The upshot? The more rate increases are approved, the more shopping there will be.
4. Carriers will continue moving toward a multichannel distribution model
We’re big believers in the idea that the P&C insurance industry is moving toward a multichannel distribution model, where carriers sell policies at all of the touchpoints where consumers like to shop for insurance. In 2023, we expect to see carriers continue expanding their multichannel capabilities and blurring the lines between what constitutes an exclusive-agent, independent-agent, or direct carrier.
As noted in the September 12, 2022 issue of Auto Insurance Report, legacy exclusive agent carriers like State Farm, Allstate, Liberty Mutual, Farmers, Nationwide, and American Family have already made their agents more similar to independents by giving them access to additional markets. Meanwhile, leading direct carriers Progressive and Geico are investing in or experimenting with the independent agency channel, and both exclusive and independent agency carriers have sought to bulk up their presence in the growing direct channel. Look for this year to bring more movement in this direction.
5. The industry’s shift toward digital will resume as carriers reinvest in growth
One consequence of the hard market was that it briefly put a pause on the P&C industry’s secular shift toward digital customer acquisition. As carriers looked to pull back from potentially unprofitable customer acquisition, many made cuts to their digital budgets, which are easier to adjust on the fly than the television and print campaigns that are paid for well in advance.
The flexibility of digital media buying will be much more of a strength than a weakness as carriers return to growth mode 2023. As new rate increases are approved, insurance advertisers will be able to instantaneously adjust their digital customer acquisition spend in alignment with the states and consumer types where they have achieved rate adequacy. In essence, they’ll be able to easily boost spend where customer acquisition is becoming more profitable, while staying out of the markets where it’s not.
Meanwhile, the industry’s long-term trend toward digital distribution and service will continue apace. Indeed, carriers remained focused on hiring digital talent even through the depths of the hard market.

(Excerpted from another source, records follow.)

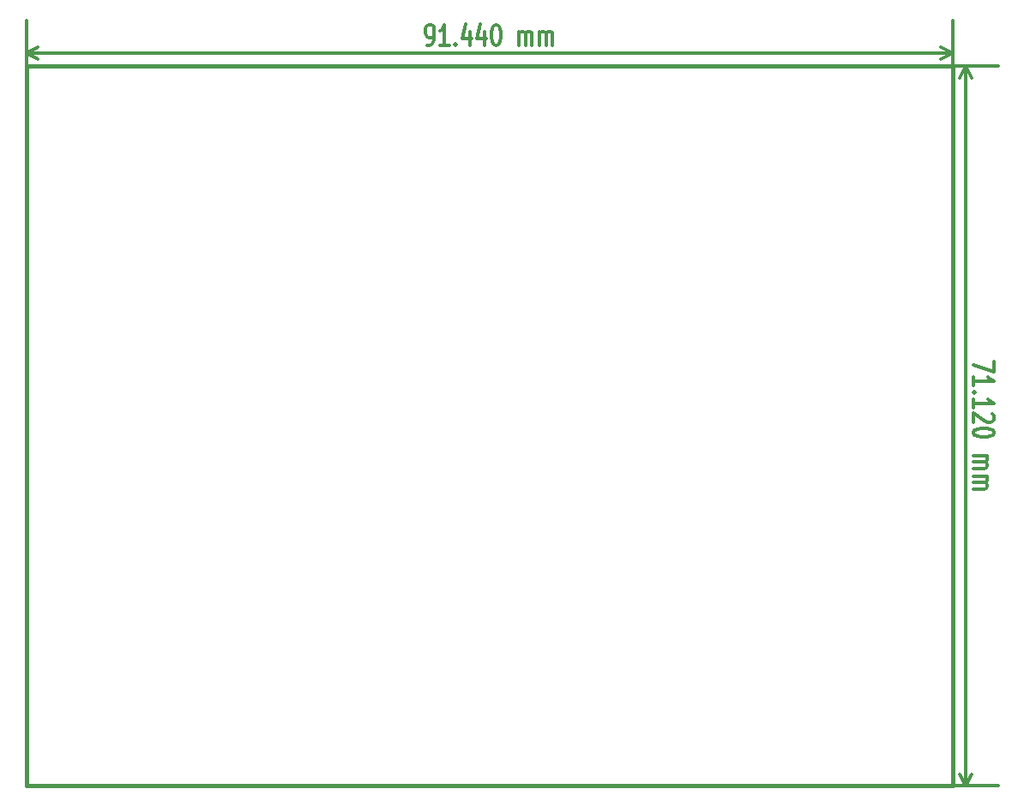
<source format=gbr>
G04 (created by PCBNEW-RS274X (2012-01-19 BZR 3256)-stable) date 03/08/2012 17:17:42*
G01*
G70*
G90*
%MOIN*%
G04 Gerber Fmt 3.4, Leading zero omitted, Abs format*
%FSLAX34Y34*%
G04 APERTURE LIST*
%ADD10C,0.006000*%
%ADD11C,0.012000*%
%ADD12C,0.015000*%
G04 APERTURE END LIST*
G54D10*
G54D11*
X76072Y-31685D02*
X76187Y-31685D01*
X76244Y-31647D01*
X76272Y-31609D01*
X76330Y-31494D01*
X76358Y-31342D01*
X76358Y-31037D01*
X76330Y-30961D01*
X76301Y-30923D01*
X76244Y-30885D01*
X76130Y-30885D01*
X76072Y-30923D01*
X76044Y-30961D01*
X76015Y-31037D01*
X76015Y-31228D01*
X76044Y-31304D01*
X76072Y-31342D01*
X76130Y-31380D01*
X76244Y-31380D01*
X76301Y-31342D01*
X76330Y-31304D01*
X76358Y-31228D01*
X76929Y-31685D02*
X76586Y-31685D01*
X76758Y-31685D02*
X76758Y-30885D01*
X76701Y-30999D01*
X76643Y-31075D01*
X76586Y-31113D01*
X77186Y-31609D02*
X77214Y-31647D01*
X77186Y-31685D01*
X77157Y-31647D01*
X77186Y-31609D01*
X77186Y-31685D01*
X77729Y-31151D02*
X77729Y-31685D01*
X77586Y-30847D02*
X77443Y-31418D01*
X77815Y-31418D01*
X78300Y-31151D02*
X78300Y-31685D01*
X78157Y-30847D02*
X78014Y-31418D01*
X78386Y-31418D01*
X78728Y-30885D02*
X78785Y-30885D01*
X78842Y-30923D01*
X78871Y-30961D01*
X78900Y-31037D01*
X78928Y-31190D01*
X78928Y-31380D01*
X78900Y-31532D01*
X78871Y-31609D01*
X78842Y-31647D01*
X78785Y-31685D01*
X78728Y-31685D01*
X78671Y-31647D01*
X78642Y-31609D01*
X78614Y-31532D01*
X78585Y-31380D01*
X78585Y-31190D01*
X78614Y-31037D01*
X78642Y-30961D01*
X78671Y-30923D01*
X78728Y-30885D01*
X79642Y-31685D02*
X79642Y-31151D01*
X79642Y-31228D02*
X79670Y-31190D01*
X79728Y-31151D01*
X79813Y-31151D01*
X79870Y-31190D01*
X79899Y-31266D01*
X79899Y-31685D01*
X79899Y-31266D02*
X79928Y-31190D01*
X79985Y-31151D01*
X80070Y-31151D01*
X80128Y-31190D01*
X80156Y-31266D01*
X80156Y-31685D01*
X80442Y-31685D02*
X80442Y-31151D01*
X80442Y-31228D02*
X80470Y-31190D01*
X80528Y-31151D01*
X80613Y-31151D01*
X80670Y-31190D01*
X80699Y-31266D01*
X80699Y-31685D01*
X80699Y-31266D02*
X80728Y-31190D01*
X80785Y-31151D01*
X80870Y-31151D01*
X80928Y-31190D01*
X80956Y-31266D01*
X80956Y-31685D01*
X60500Y-32001D02*
X96500Y-32001D01*
X60500Y-32500D02*
X60500Y-30721D01*
X96500Y-32500D02*
X96500Y-30721D01*
X96500Y-32001D02*
X96057Y-32231D01*
X96500Y-32001D02*
X96057Y-31771D01*
X60500Y-32001D02*
X60943Y-32231D01*
X60500Y-32001D02*
X60943Y-31771D01*
G54D12*
X96500Y-32500D02*
X60500Y-32500D01*
X60500Y-60500D02*
X96500Y-60500D01*
G54D11*
X98115Y-43987D02*
X98115Y-44387D01*
X97315Y-44130D01*
X97315Y-44929D02*
X97315Y-44586D01*
X97315Y-44758D02*
X98115Y-44758D01*
X98001Y-44701D01*
X97925Y-44643D01*
X97887Y-44586D01*
X97391Y-45186D02*
X97353Y-45214D01*
X97315Y-45186D01*
X97353Y-45157D01*
X97391Y-45186D01*
X97315Y-45186D01*
X97315Y-45786D02*
X97315Y-45443D01*
X97315Y-45615D02*
X98115Y-45615D01*
X98001Y-45558D01*
X97925Y-45500D01*
X97887Y-45443D01*
X98039Y-46014D02*
X98077Y-46043D01*
X98115Y-46100D01*
X98115Y-46243D01*
X98077Y-46300D01*
X98039Y-46329D01*
X97963Y-46357D01*
X97887Y-46357D01*
X97772Y-46329D01*
X97315Y-45986D01*
X97315Y-46357D01*
X98115Y-46728D02*
X98115Y-46785D01*
X98077Y-46842D01*
X98039Y-46871D01*
X97963Y-46900D01*
X97810Y-46928D01*
X97620Y-46928D01*
X97468Y-46900D01*
X97391Y-46871D01*
X97353Y-46842D01*
X97315Y-46785D01*
X97315Y-46728D01*
X97353Y-46671D01*
X97391Y-46642D01*
X97468Y-46614D01*
X97620Y-46585D01*
X97810Y-46585D01*
X97963Y-46614D01*
X98039Y-46642D01*
X98077Y-46671D01*
X98115Y-46728D01*
X97315Y-47642D02*
X97849Y-47642D01*
X97772Y-47642D02*
X97810Y-47670D01*
X97849Y-47728D01*
X97849Y-47813D01*
X97810Y-47870D01*
X97734Y-47899D01*
X97315Y-47899D01*
X97734Y-47899D02*
X97810Y-47928D01*
X97849Y-47985D01*
X97849Y-48070D01*
X97810Y-48128D01*
X97734Y-48156D01*
X97315Y-48156D01*
X97315Y-48442D02*
X97849Y-48442D01*
X97772Y-48442D02*
X97810Y-48470D01*
X97849Y-48528D01*
X97849Y-48613D01*
X97810Y-48670D01*
X97734Y-48699D01*
X97315Y-48699D01*
X97734Y-48699D02*
X97810Y-48728D01*
X97849Y-48785D01*
X97849Y-48870D01*
X97810Y-48928D01*
X97734Y-48956D01*
X97315Y-48956D01*
X96999Y-32500D02*
X96999Y-60500D01*
X96500Y-32500D02*
X98279Y-32500D01*
X96500Y-60500D02*
X98279Y-60500D01*
X96999Y-60500D02*
X96769Y-60057D01*
X96999Y-60500D02*
X97229Y-60057D01*
X96999Y-32500D02*
X96769Y-32943D01*
X96999Y-32500D02*
X97229Y-32943D01*
G54D12*
X60500Y-32500D02*
X60500Y-60500D01*
X96500Y-60500D02*
X96500Y-32500D01*
M02*

</source>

As the market becomes more competitive, efficiency will only become more important
After months of sitting on the sidelines, 2023 appears to be the time when carriers will finally turn the corner and resume their full-fledged pursuit of new customers.
As the market heats up, insurance advertisers will need to stay ahead of the competition by spending their budgets as efficiently as possible. This means optimizing conversion rates with a seamless user experience, implementing and perfecting advanced metrics like customer lifetime value, and doing everything possible to maximize return on investment.
The dog days of the hard market are slowly coming to an end, and the time is now for carriers to make sure they’re ready to hit the ground running.